» **Your task**: Print out the data that follows exactly, character for character, apart from the pictures.

» **Provided data**:

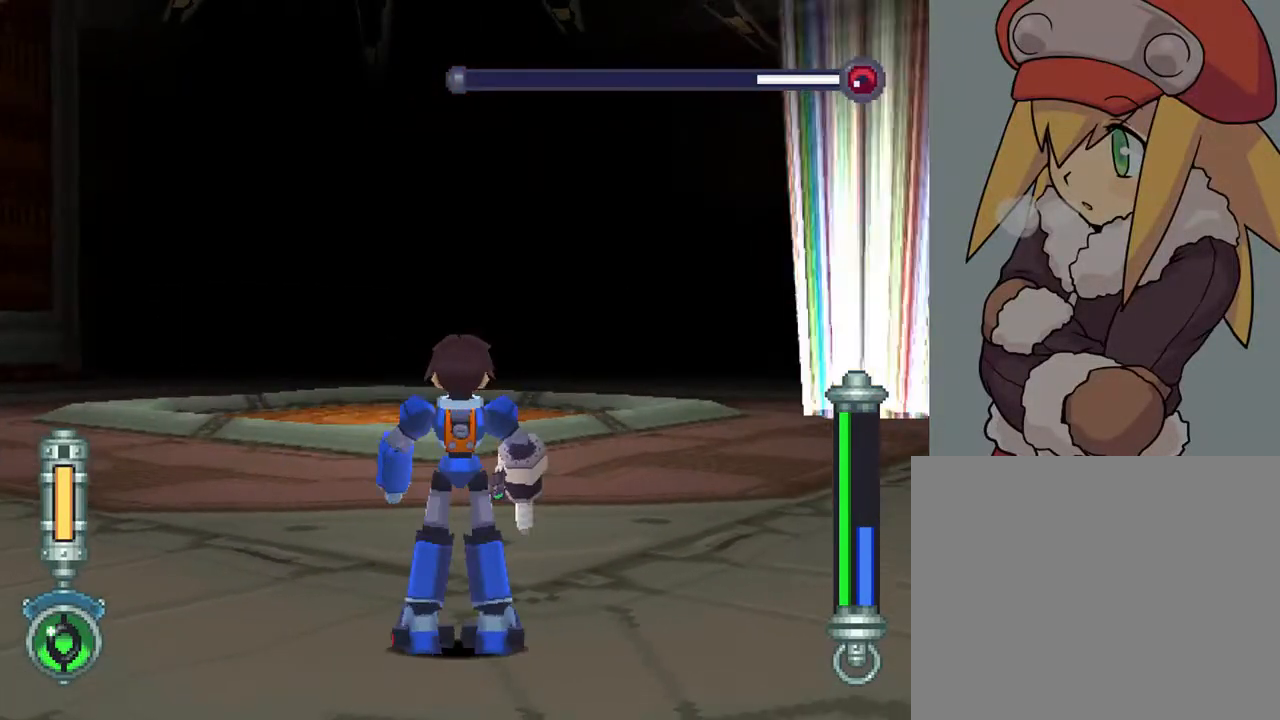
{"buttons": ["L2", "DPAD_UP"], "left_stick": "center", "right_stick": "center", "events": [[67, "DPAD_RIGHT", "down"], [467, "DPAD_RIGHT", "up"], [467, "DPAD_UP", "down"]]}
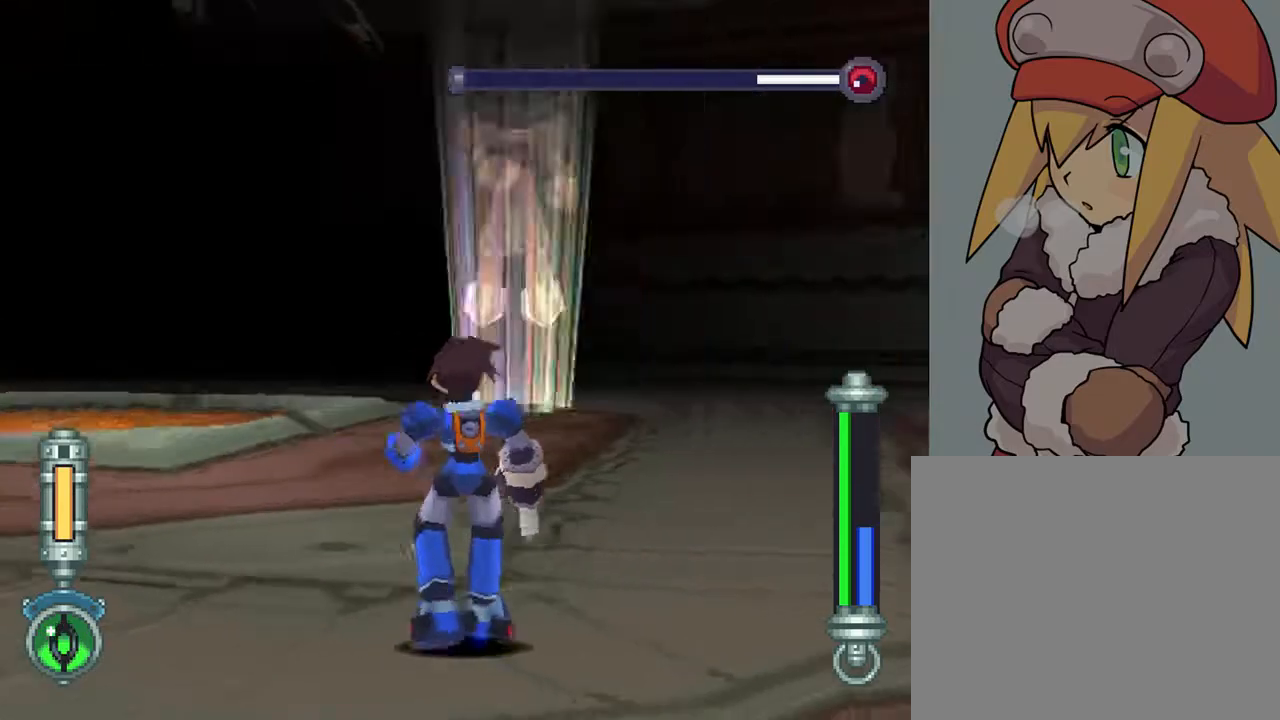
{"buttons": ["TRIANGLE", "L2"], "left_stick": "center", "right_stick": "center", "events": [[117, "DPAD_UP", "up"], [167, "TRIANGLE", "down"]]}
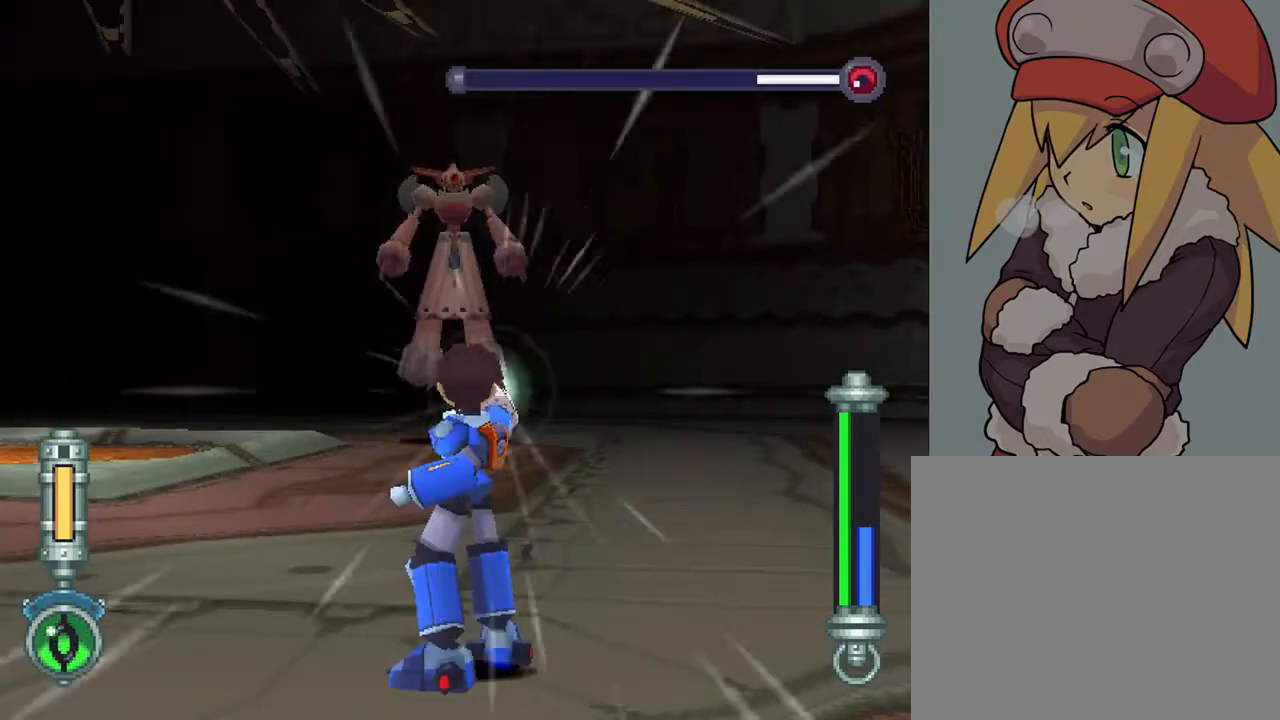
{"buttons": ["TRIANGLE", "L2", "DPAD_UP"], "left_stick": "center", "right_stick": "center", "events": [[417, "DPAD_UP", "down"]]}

» **Worked solution**:
{"buttons": ["L2", "DPAD_UP"], "left_stick": "center", "right_stick": "center", "events": [[67, "DPAD_RIGHT", "down"], [467, "DPAD_RIGHT", "up"], [467, "DPAD_UP", "down"]]}
{"buttons": ["TRIANGLE", "L2"], "left_stick": "center", "right_stick": "center", "events": [[117, "DPAD_UP", "up"], [167, "TRIANGLE", "down"]]}
{"buttons": ["TRIANGLE", "L2", "DPAD_UP"], "left_stick": "center", "right_stick": "center", "events": [[417, "DPAD_UP", "down"]]}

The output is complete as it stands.